What needs to be done: Copy every entry exactly, but skip the pictures.

::: Data for analysis

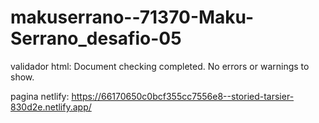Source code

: # makuserrano--71370-Maku-Serrano_desafio-05

validador html: Document checking completed. No errors or warnings to show.

pagina netlify: https://66170650c0bcf355cc7556e8--storied-tarsier-830d2e.netlify.app/





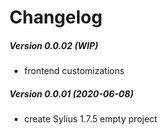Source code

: Changelog
=========

##### Version 0.0.02 (WIP)
 * frontend customizations

##### Version 0.0.01 (2020-06-08)
 * create Sylius 1.7.5 empty project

::::::

Solution to this problem:
Source code

: # makuserrano--71370-Maku-Serrano_desafio-05

validador html: Document checking completed. No errors or warnings to show.

pagina netlify: https://66170650c0bcf355cc7556e8--storied-tarsier-830d2e.netlify.app/





Source code

: Changelog
=========

##### Version 0.0.02 (WIP)
 * frontend customizations

##### Version 0.0.01 (2020-06-08)
 * create Sylius 1.7.5 empty project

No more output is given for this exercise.